::: Data supplied :::

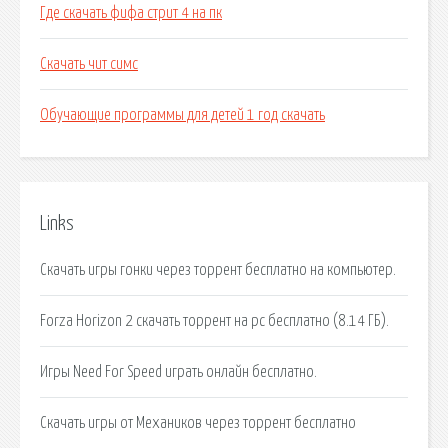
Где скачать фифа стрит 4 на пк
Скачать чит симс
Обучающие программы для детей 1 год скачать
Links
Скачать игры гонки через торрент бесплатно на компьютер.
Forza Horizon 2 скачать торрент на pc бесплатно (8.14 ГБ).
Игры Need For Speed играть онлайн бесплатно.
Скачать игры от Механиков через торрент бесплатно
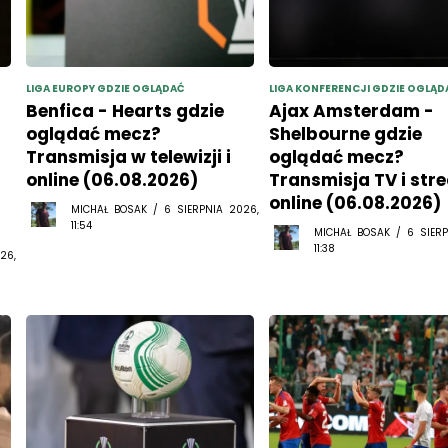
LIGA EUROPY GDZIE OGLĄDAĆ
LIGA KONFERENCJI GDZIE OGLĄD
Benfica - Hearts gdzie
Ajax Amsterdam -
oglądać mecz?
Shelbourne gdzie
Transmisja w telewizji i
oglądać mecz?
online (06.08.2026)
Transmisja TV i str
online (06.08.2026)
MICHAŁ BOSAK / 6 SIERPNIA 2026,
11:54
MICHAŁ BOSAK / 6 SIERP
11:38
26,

:::

What you need to do: Copy out all lines above holding "LIGA".

Worked solution:
LIGA EUROPY GDZIE OGLĄDAĆ
LIGA KONFERENCJI GDZIE OGLĄD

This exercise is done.